-
The Washington Times June 17, 2011
June 21 marks the six-month anniversary of the Federal Communications Commission (FCC) illegally imposing itself on the World Wide Web in order to assert patently absurd “net neutrality” rules.
A half-year later, the FCC still has not filed the order with the Federal Register, which is where all new rules and regulations must go to begin their imposition.
What’s the holdup? There are several possibilities, some or all of which may be why the FCC is so thoroughly slow-playing it. (Please note that it took the FCC less than a month - April 7 to May 6 - to file its wireless data-roaming seizure - so it can get things done when it wants to.)
One possibility for the delay: Two wireless providers - Verizon and Metro PCS - had filed suit to undo FCC Chairman Julius Genachowski’s net neutrality order.

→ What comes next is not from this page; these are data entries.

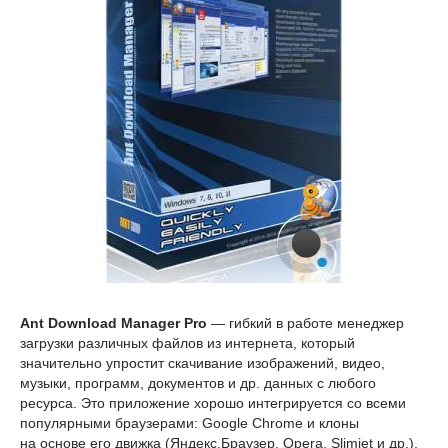
Ant Download Manager Pro
— гибкий в работе менеджер
загрузки различных файлов из интернета, который
значительно упростит скачивание изображений, видео,
музыки, программ, документов и др. данных с любого
ресурса. Это приложение хорошо интегрируется со всеми
популярными браузерами: Google Chrome и клоны
на основе его движка (Яндекс.Браузер, Opera, Slimjet и др.),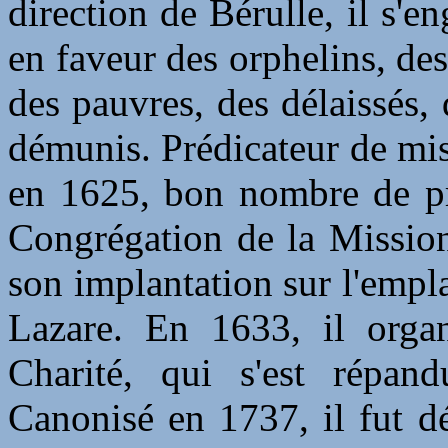
direction de Bérulle, il s'e
en faveur des orphelins, des
des pauvres, des délaissés, 
démunis. Prédicateur de miss
en 1625, bon nombre de prê
Congrégation de la Mission,
son implantation sur l'empl
Lazare. En 1633, il organ
Charité, qui s'est répan
Canonisé en 1737, il fut dé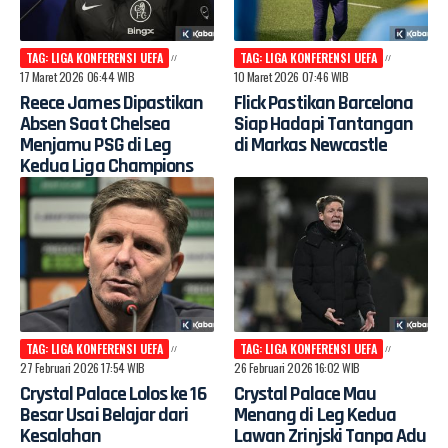
TAG: LIGA KONFERENSI UEFA
TAG: LIGA KONFERENSI UEFA
17 Maret 2026 06:44 WIB
10 Maret 2026 07:46 WIB
Reece James Dipastikan
Flick Pastikan Barcelona
Absen Saat Chelsea
Siap Hadapi Tantangan
Menjamu PSG di Leg
di Markas Newcastle
Kedua Liga Champions
TAG: LIGA KONFERENSI UEFA
TAG: LIGA KONFERENSI UEFA
27 Februari 2026 17:54 WIB
26 Februari 2026 16:02 WIB
Crystal Palace Lolos ke 16
Crystal Palace Mau
Besar Usai Belajar dari
Menang di Leg Kedua
Kesalahan
Lawan Zrinjski Tanpa Adu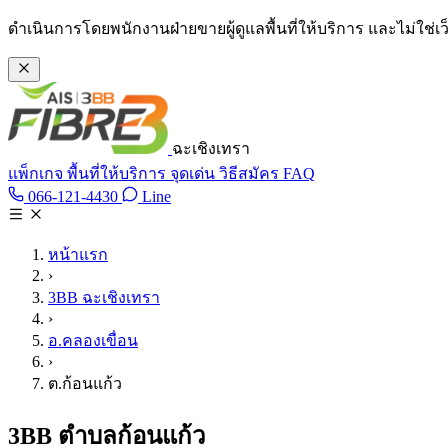
ข้ามไปเนื้อหาหลัก
ดำเนินการโดยพนักงานฝ่ายขายผู้ดูแลพื้นที่ให้บริการ และไม่ใช่
ฉะเชิงเทรา
แพ็กเกจ
พื้นที่ให้บริการ
จุดเด่น
วิธีสมัคร
FAQ
Line @tan3bb
066-121-4430
Line
โทร 066-121-4430
หน้าแรก
›
3BB ฉะเชิงเทรา
›
อ.คลองเขื่อน
›
ต.ก้อนแก้ว
3BB ตำบลก้อนแก้ว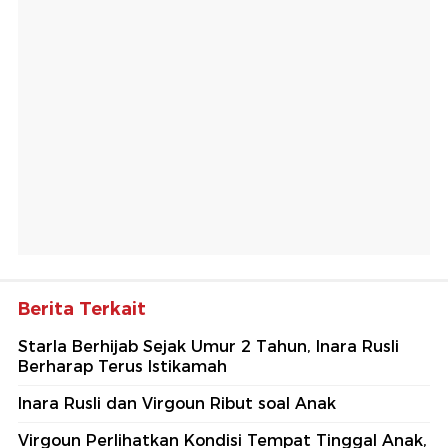
Berita Terkait
Starla Berhijab Sejak Umur 2 Tahun, Inara Rusli
Berharap Terus Istikamah
Inara Rusli dan Virgoun Ribut soal Anak
Virgoun Perlihatkan Kondisi Tempat Tinggal Anak,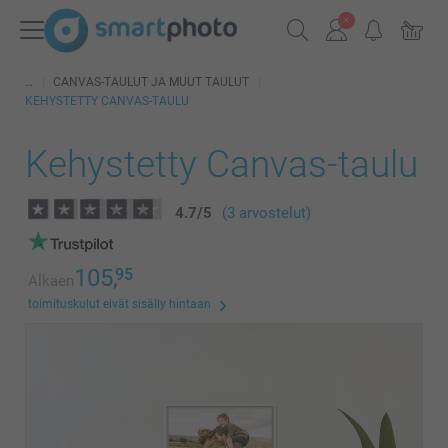
CANVAS-TAULUT JA MUUT TAULUT
KEHYSTETTY CANVAS-TAULU
Kehystetty Canvas-taulu
4.7
/
5
(3 arvostelut)
105,
95
Alkaen
toimituskulut eivät sisälly hintaan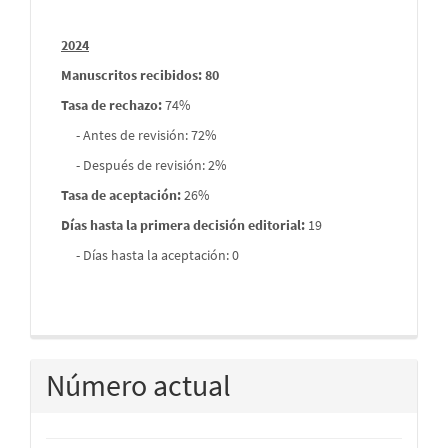
2024
Manuscritos recibidos: 80
Tasa de rechazo
:
74%
- Antes de revisión: 72%
- Después de revisión: 2%
Tasa de aceptación:
26%
Días hasta la primera decisión editorial:
19
- Días hasta la aceptación: 0
Número actual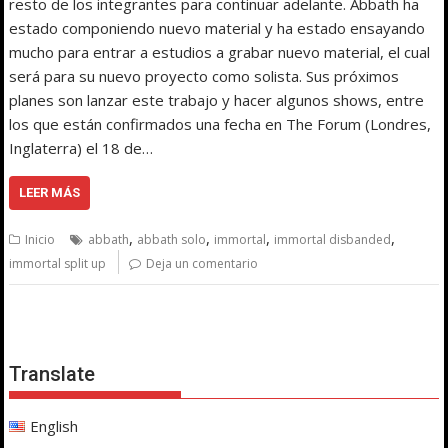
resto de los integrantes para continuar adelante. Abbath ha
estado componiendo nuevo material y ha estado ensayando
mucho para entrar a estudios a grabar nuevo material, el cual
será para su nuevo proyecto como solista. Sus próximos
planes son lanzar este trabajo y hacer algunos shows, entre
los que están confirmados una fecha en The Forum (Londres,
Inglaterra) el 18 de…
LEER MÁS
,
,
,
,
Inicio
abbath
abbath solo
immortal
immortal disbanded
immortal split up
Deja un comentario
Translate
English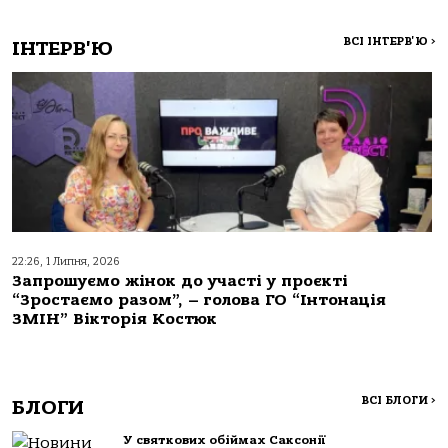
ВСІ ІНТЕРВ'Ю
>
ІНТЕРВ'Ю
22:26, 1 Липня, 2026
Запрошуємо жінок до участі у проєкті
“Зростаємо разом”, – голова ГО “Інтонація
ЗМІН” Вікторія Костюк
ВСІ БЛОГИ
>
БЛОГИ
У святкових обіймах Саксонії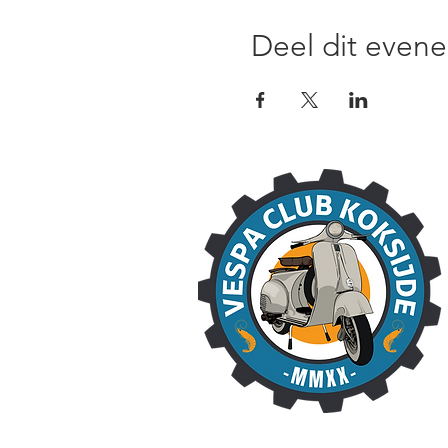
Deel dit even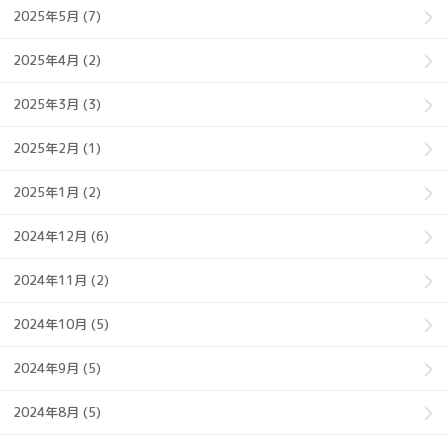
2025年5月 (7)
2025年4月 (2)
2025年3月 (3)
2025年2月 (1)
2025年1月 (2)
2024年12月 (6)
2024年11月 (2)
2024年10月 (5)
2024年9月 (5)
2024年8月 (5)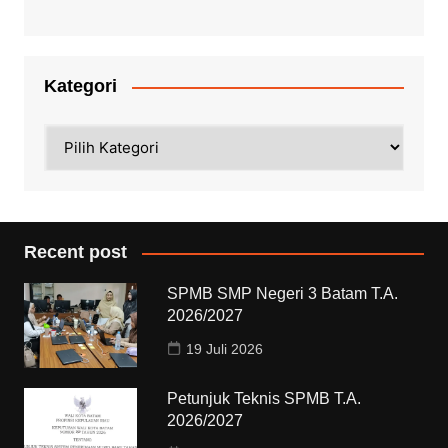
Kategori
Kategori
Recent post
SPMB SMP Negeri 3 Batam T.A.
2026/2027
19 Juli 2026
Petunjuk Teknis SPMB T.A.
2026/2027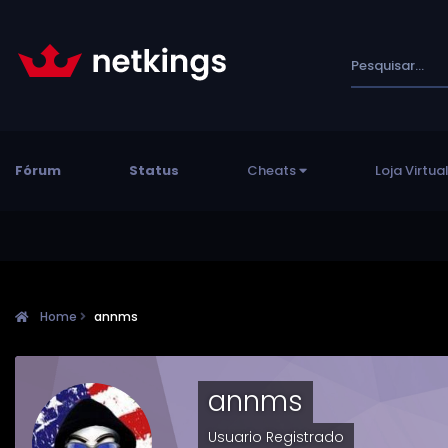
Fórum
Status
Cheats
Loja Virtua
Home
annms
annms
Usuario Registrado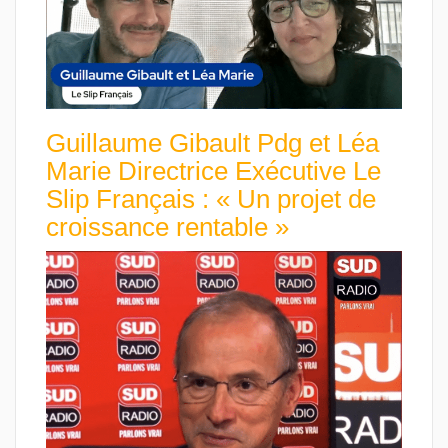
Guillaume Gibault Pdg et Léa
Marie Directrice Exécutive Le
Slip Français : « Un projet de
croissance rentable »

Verizon had sought relief in the same U.S. Court of Appeals for the District of Columbia Circuit that unanimously ruled in April 2010 that the FCC has no net neutrality authority.
The court dismissed the suit, saying the company couldn’t contest the rules until the agency published them. But the court’s docket is moving along and the clock ticking. The longer the chairman drags his feet on the net neutrality order, the less likely it becomes that the court will be able to hear the case. By stalling, the chairman is callously venue-shopping - and ducking a court in which he knows he most likely will lose.